The Musée de Cluny, also known as the Musée national du Moyen Âge, is housed in one of the oldest buildings in Paris, a former townhouse whose construction started in 1334. Yet beneath it is something even older: the ruins of Gallo-Roman thermal baths believed to have been used by 3rd-century boatmen.
Inside the museum is a vast presentation of medieval life through sculptures, furnishings, stained glass, and manuscripts. However, the most significant objects are a group of Middle Ages tapestries known as “The Lady and the Unicorn.” Woven from wool and silk, five of the tapestries fixate on the five senses, with a woman interacting with a unicorn, as well as a lion and sometimes a monkey. For example, in the “sight” tapestry she holds up a mirror to the unicorn which looks at its gaze, possibly admiring its beautiful reflection. In “touch” she has her hand on the unicorn’s horn.
The sixth tapestry remains more of a mystery with its text ”À Mon Seul Désir” (“To my only desire”) interpreted most frequently as a declaration of independence or purity.
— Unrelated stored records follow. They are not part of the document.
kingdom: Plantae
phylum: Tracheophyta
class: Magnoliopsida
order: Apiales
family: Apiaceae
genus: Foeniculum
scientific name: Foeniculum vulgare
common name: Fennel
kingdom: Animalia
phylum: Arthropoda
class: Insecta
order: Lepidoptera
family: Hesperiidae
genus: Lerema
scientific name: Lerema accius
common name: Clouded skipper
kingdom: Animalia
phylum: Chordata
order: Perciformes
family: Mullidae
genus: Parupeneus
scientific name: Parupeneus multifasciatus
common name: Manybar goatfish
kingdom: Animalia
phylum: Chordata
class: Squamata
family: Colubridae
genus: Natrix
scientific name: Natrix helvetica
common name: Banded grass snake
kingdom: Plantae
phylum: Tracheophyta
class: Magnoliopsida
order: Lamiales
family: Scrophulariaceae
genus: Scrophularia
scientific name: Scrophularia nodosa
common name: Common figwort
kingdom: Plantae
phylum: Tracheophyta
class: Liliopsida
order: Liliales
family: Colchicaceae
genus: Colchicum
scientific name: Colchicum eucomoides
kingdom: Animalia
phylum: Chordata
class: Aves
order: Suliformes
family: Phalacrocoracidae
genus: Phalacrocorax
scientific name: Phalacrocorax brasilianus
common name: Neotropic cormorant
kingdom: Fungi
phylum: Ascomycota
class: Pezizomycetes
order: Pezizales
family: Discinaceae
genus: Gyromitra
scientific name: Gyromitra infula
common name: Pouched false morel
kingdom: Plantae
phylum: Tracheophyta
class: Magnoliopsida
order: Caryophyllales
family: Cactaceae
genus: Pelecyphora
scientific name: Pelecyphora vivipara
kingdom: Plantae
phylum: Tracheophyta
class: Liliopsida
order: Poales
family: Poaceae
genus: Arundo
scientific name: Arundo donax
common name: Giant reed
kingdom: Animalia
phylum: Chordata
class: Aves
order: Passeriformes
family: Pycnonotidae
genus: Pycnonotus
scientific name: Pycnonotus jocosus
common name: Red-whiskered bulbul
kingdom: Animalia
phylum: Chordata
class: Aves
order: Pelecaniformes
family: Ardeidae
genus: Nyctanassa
No matter the meaning, it’s hard to escape the charms of the strangely captivating unicorn as it confidently poses through the scenes.
Know Before You Go
The Museum is open everyday except Tuesdays from 9:15 to 5:45 and entrance costs 5 Euros. The historical fiction novel The Lady and the Unicorn by the art historian-turned-novelist Tracy Chevalier is an interesting read making for a richer experience in the interpretation of the tapestry.